ThermoFisher Scientific software Xcalibur QuanBrowser was used for peak detection and integration. A detailed description of data processing, including chromatographic alignment, QC practices, and compound identification, can be found in reference [51].

T-L4

The raw data files generated by UPLC-MS/MS were processed using the QuanMET software (v2.0, Metabo-Profile, Shanghai, China) to perform peak integration, calibration, and quantitation for each metabolite.

T-L5

The detection of samples using MRM (Multiple Reaction Monitoring) was based on the T-L5 in-house annotation database. The Q1, Q3, RT (retention time), DP (declustering potential), and CE (collision energy) were used for metabolite identification. The data files generated by HPLC–MS/MS were processed using SCIEX OS Version 1.4 to integrate and correct the peak. The area of each peak represents the relative content of the corresponding metabolite.

T-L6

The MRM raw data were extracted by OS-MQ software (AB SCIEX), and the peak area value of each metabolite was obtained.

Data integration

We collected 264 metabolomic profiles at the quantification level, with HMDB (Human Metabolome Database, https://hmdb.ca) IDs for the metabolites provided by each laboratory.
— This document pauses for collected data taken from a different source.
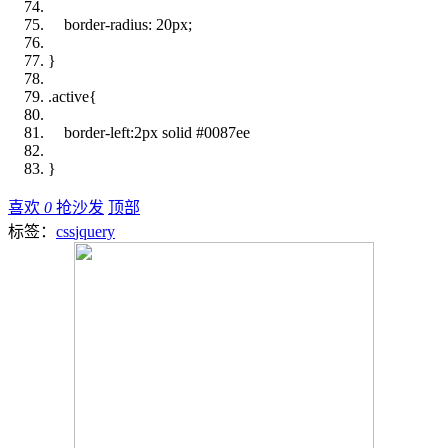
border
-radius:
20px
;
}
.active{
border-left
:
2px
solid
#0087ee
}
喜欢
0
抢沙发
顶部
标签：
css
jquery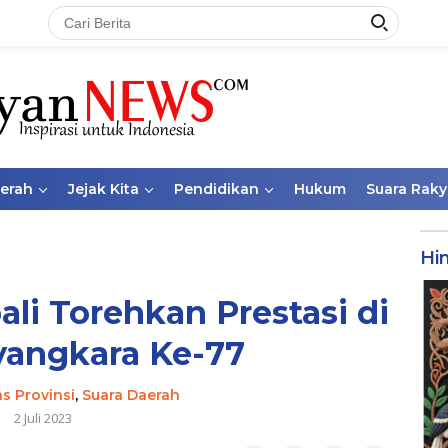
aerah
Jejak Kita
Pendidikan
Hukum
Suara Raky
Hi
bali Torehkan Prestasi di
angkara Ke-77
as Provinsi
,
Suara Daerah
2 Juli 2023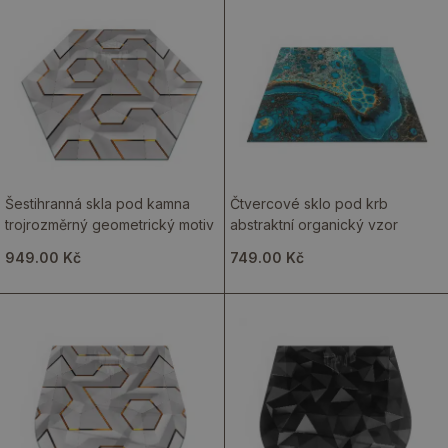
Šestihranná skla pod kamna
Čtvercové sklo pod krb
trojrozměrný geometrický motiv
abstraktní organický vzor
949.00 Kč
749.00 Kč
We integrated these metabolomic profiles first by HMDB IDs and then by metabolite names. Metabolites were annotated into different classes according to HMDB (https://hmdb.ca/system/downloads/current/hmdb_metabolites.zip, released on 2021–11-17).

Performance metrics

Based on Quartet metabolite RMs, we constructed three types of performance metrics to comprehensively evaluate the performance of metabolomics profiling in each laboratory.
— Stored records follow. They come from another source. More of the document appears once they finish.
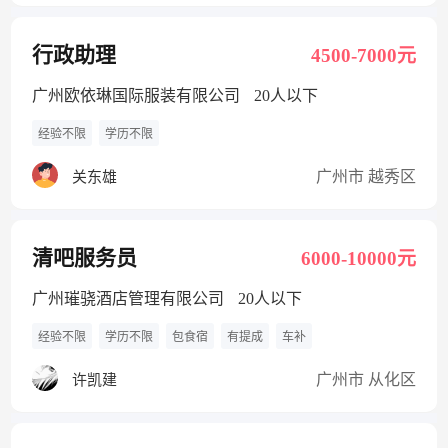
行政助理
4500-7000元
广州欧依琳国际服装有限公司
20人以下
经验不限
学历不限
广州市 越秀区
关东雄
清吧服务员
6000-10000元
广州璀骁酒店管理有限公司
20人以下
经验不限
学历不限
包食宿
有提成
车补
广州市 从化区
许凯建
Signal-to-noise ratio (SNR)

We measured SNR by comparing the average Euclidean distances between different Quartet samples (“signals”) to those between different technical replicates of the same Quartet sample (“noises”) computed based on the first two principal components of PCA. SNR was defined as the following equation:

$$SNR=10\times {log}_{10}(\frac{m\times \left(\genfrac{}{}{0pt}{}{n}{2}\right)}{\left(\genfrac{}{}{0pt}{}{m}{2}\right)\times n\times n}\times \frac{\sum_{x=1}^{m}\sum_{y=1}^{m-x}\sum_{i=1}^{n}\sum_{j=1}^{n}\sum_{p=1}^{2}{W}_{p}(P{C}_{p,i,x}-P{C}_{p,j,y}{)}^{2}}{\sum_{x=1}^{m}\sum_{i=1}^{n}\sum_{j=1}^{n-x}\sum_{p=1}^{2}{W}_{p}(P{C}_{p,i,x}-P{C}_{p,j,x}{)}^{2}})$$

Here, \(m\) is the number of different groups of samples and \(n\) is the number of technical replicates of the same sample group. The variances explained by the pth principal component (\(P{C}_{p}\)) were noted as \({W}_{p}\).\(P{C}_{p,i,x}\),\(P{C}_{p,j,x}\), and \(P{C}_{p,j,y}\) represent the value of ith and jth replicates of sample \(x\) or sample \(y\) on pth principal component, respectively.

Recall

We computed recall for the assessment of qualitative agreement with the reference datasets. Here, recall is the number of measured DAMs (p < 0.05, t test) divided by the number of DAMs that should be identified in reference datasets.

Relative correlation (RC)

We measured RC to assess quantitative consistency with the reference datasets. First, we calculated the average log2 abundance of each metabolite in each Quartet sample. Based on the average log2 abundance, we computed the relative abundance values of metabolites in each sample pair (log2 ratios to D6) that overlapped with the reference datasets in each laboratory. Finally, the Pearson correlation was computed between the measured relative abundance values and the reference datasets.

Statistical analysis

We used R version 4.0.5 and associated packages to perform all statistical analyses. All statistical tests described in this work were two-sided. Tests involving comparisons of distributions were done using “wilcox.test” unless otherwise specified. The intraclass correlation coefficient (ICC) was computed based on package irr (v0.84.1), using a two-way model and estimated by the agreement between raters to compute differences in judges’ mean ratings. We plotted all results based on the R packages ggplot2 (v3.3.6), cowplot (v1.1.1), ComplexUpset (v1.3.3), ggpubr (v0.4.0), ggsci (v2.9), and GGally (v2.1.2).